Ex-Brexit secretary invokes remark that led to Chamberlain exit – ‘In the name of God, go’

The media in attendance as British prime minister Boris Johnson leaves 10 Downing Street to attend prime minister’s questions at the Houses of Parliament. Photograph: PA

The media in attendance as British prime minister Boris Johnson leaves 10 Downing Street to attend prime minister’s questions at the Houses of Parliament. Photograph: PA

 

British prime minister Boris Johnson received a double blow on Wednesday when former Brexit secretary David Davis called for his resignation and a Conservative MP crossed the floor of the House of Commons to defect to Labour. Amid rumours of more MPs submitting letters calling for a no-confidence vote in the prime minister, his spokeswoman said Mr Johnson would fight to survive any such move.

  In a moment of high drama during prime minister’s questions, Mr Davis invoked the 1940 Norway debate that led to Neville Chamberlain’s resignation.

  “Like many on the government benches, I have spent weeks and months defending the prime minister against often angry constituents. I have reminded them of his success in delivering Brexit and the vaccines, and many other things. But I expect my leaders to shoulder the responsibility for the actions they take. Yesterday the prime minister did the opposite of that, so I will remind him of a quotation that will be altogether too familiar to him. Leo Amery said to Neville Chamberlain: ‘You have sat too long here for any good you have been doing . . . In the name of God, go’,” he said.

  A veteran Eurosceptic, Mr Davis resigned from Theresa May’s cabinet alongside Mr Johnson in protest against her Chequers plan that would have kept Britain aligned with some EU regulations after Brexit. His intervention came minutes after Christian Wakeford, who won the seat of Bury South for the Conservatives in 2019 with a majority of 402 votes, left the party to join Labour.

  “I can no longer support a government that has shown itself consistently out of touch with the hard-working people of Bury South and the country as a whole,” he said in a letter to his local constituency association, as reported by the Bury Times.

  “Under Keir Starmer, the Labour Party is back firmly in the centre of British politics, in touch with working people, and ready to provide an alternative government that this country can be proud of, and not embarrassed by. My decision is about much more than the leadership of Boris Johnson and the disgraceful way he has conducted himself in recent weeks. However, I don’t believe all politicians are the same and I do believe in the power of politics to be a force for good. So does Keir Starmer.”

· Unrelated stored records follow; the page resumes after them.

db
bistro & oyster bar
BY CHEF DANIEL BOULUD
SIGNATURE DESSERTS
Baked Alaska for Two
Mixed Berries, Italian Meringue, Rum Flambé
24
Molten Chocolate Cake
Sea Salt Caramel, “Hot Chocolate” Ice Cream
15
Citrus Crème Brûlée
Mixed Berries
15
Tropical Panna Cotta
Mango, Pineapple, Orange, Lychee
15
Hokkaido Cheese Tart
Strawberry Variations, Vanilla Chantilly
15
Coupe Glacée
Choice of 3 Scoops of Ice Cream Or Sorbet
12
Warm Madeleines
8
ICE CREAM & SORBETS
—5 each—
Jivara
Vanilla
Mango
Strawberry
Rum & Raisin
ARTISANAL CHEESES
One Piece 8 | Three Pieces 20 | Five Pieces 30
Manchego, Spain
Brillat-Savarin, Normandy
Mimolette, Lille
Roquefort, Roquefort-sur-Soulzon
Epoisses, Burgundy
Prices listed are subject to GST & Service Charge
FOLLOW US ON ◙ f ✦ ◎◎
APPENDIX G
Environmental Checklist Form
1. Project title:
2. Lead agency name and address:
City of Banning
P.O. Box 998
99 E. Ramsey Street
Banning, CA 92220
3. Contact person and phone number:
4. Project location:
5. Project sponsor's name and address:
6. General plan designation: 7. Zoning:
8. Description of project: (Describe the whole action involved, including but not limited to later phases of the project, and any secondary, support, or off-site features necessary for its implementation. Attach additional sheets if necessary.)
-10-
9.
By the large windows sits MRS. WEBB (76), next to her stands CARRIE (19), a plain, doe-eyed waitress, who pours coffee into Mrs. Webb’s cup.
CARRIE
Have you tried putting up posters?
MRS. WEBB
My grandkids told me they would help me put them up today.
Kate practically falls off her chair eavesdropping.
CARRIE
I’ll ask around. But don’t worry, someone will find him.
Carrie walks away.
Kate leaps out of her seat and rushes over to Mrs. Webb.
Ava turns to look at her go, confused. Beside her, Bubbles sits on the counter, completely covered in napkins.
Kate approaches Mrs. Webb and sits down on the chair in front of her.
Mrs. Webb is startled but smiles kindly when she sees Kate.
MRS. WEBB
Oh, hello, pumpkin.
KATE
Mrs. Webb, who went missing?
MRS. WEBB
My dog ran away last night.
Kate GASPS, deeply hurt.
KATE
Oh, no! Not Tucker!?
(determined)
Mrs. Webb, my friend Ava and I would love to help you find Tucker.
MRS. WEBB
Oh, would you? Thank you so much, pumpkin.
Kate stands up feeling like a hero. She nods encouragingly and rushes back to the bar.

  Sir Keir welcomed Mr Wakeford’s defection, saying the Bury South MP had concluded “like so many people up and down the country” that the Conservatives were incapable of offering the leadership Britain deserved and that Labour was ready to offer an alternative government. 

  Labour has been ahead of the Conservatives by double digits in opinion polls for a number of weeks and a poll for Channel 4 News on Wednesday suggested that Red Wall voters were abandoning the governing party. The poll found that in 45 seats in the north of England and the midlands which the Conservatives won from Labour in 2019, Labour now lead by an average of 11 points and would regain all but three.